Exercise instructions.
(1) Copy the passage on Nigeria's cooking fuel and desertification word for word, everything from "The very fact" down to "refinery in Wales.".
(2) Carry on the article about desertification and fuel in Nigeria from the point where it stops.

Document extract.
---

Millions of Nigerians returning to wood as their source of cooking fuel means that more trees are being cut down. And, like ash follows fire, desertification follows deforestation.
The very fact that Nigerians are subjected to these bends and bumps of the international gas market infuriates Umar: “I don’t think the government is addressing the problem sufficiently. We have more than enough natural gas. Nigeria exports crude oil, we don’t even process it here, we have to export it and re-import it.”
The fact that Nigeria – the world’s eleventh largest oil producer – spends billions of dollars a year importing petrol and gas is a painful relic of imperialism.
When the country first struck oil in 1956, it was a British colony, and rather than refining the crude where it was extracted – adding commercial value and creating good jobs in the process – British companies shipped it to the UK, building an enormous refinery in Wales.
Climate refugees
This reliance on the international market to power such an oil-rich country is not only accelerating desertification but contributing to another problem too.
“Desertification in northern Nigeria [means that] people have lost their sources of livelihood, thereby creating climate refugees across the country and beyond, which led to the rising of insurgencies in the region by Boko Haram,” Umar explained.
With former farmers desperate to survive, banditry and kidnapping rates have soared. In September, the government instructed all telecommunications companies to shut down their networks in Zamfara state in the north west of the country to try and take on the kidnappers.
According to Umar: “They kidnap people – they don’t have enough money to shift to industrial agriculture because of low rainfall and low crop yield, so people have to create a means of making a living.”

---

Given information.
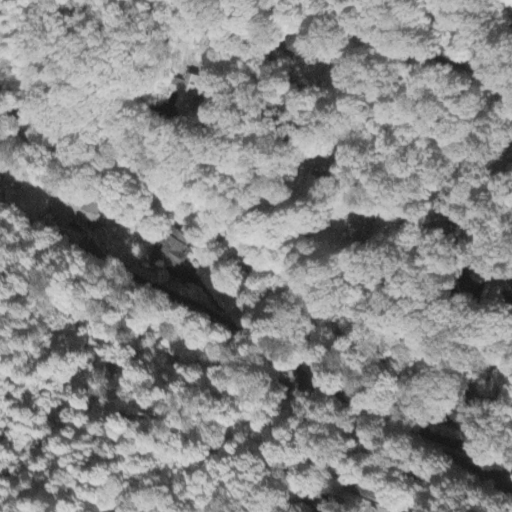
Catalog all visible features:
road: (433, 51)
building: (192, 94)
road: (296, 97)
building: (87, 212)
road: (461, 217)
road: (164, 274)
road: (326, 379)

---

Responses per task.
(1)
The very fact that Nigerians are subjected to these bends and bumps of the international gas market infuriates Umar: “I don’t think the government is addressing the problem sufficiently. We have more than enough natural gas. Nigeria exports crude oil, we don’t even process it here, we have to export it and re-import it.”
The fact that Nigeria – the world’s eleventh largest oil producer – spends billions of dollars a year importing petrol and gas is a painful relic of imperialism.
When the country first struck oil in 1956, it was a British colony, and rather than refining the crude where it was extracted – adding commercial value and creating good jobs in the process – British companies shipped it to the UK, building an enormous refinery in Wales.

(2)
When he was due to travel to the area recently to give a lecture on climate change, Umar recalled that his friends were shocked, asking him; “How can you travel to that zone?”
While some struggling farmers turn to banditry, others are forced to migrate.
The phenomenon of nomadic farmers from across Nigeria and beyond driving their herds onto the rich, tropical soils in the south of the country goes back to ancient times. But it has increased in recent decades. As rainfall rates decline in the north, more and more people are moving, and tensions have increased – often snapping into violence and killings.
“Cattle rearers have had to migrate from north to south,” said Umar. “This has created a lot of conflict – they [southerners] feel threatened by people from north Nigeria with their cattle moving to southern Nigeria. They have resorted to killing northerners and telling them to leave.”
And the response of the state to these events has often been even more brutal. In October 2020, revelations of profiling, extra-judicial killings, kidnappings and rapes committed by officers from the Special Anti-Robbery Squad (SARS) triggered a wave of support for a youth movement to abolish the unit, known as #EndSARS, which was met with violent force, including the police killing and torturing protesters – although, officially, the squad has now been disbanded.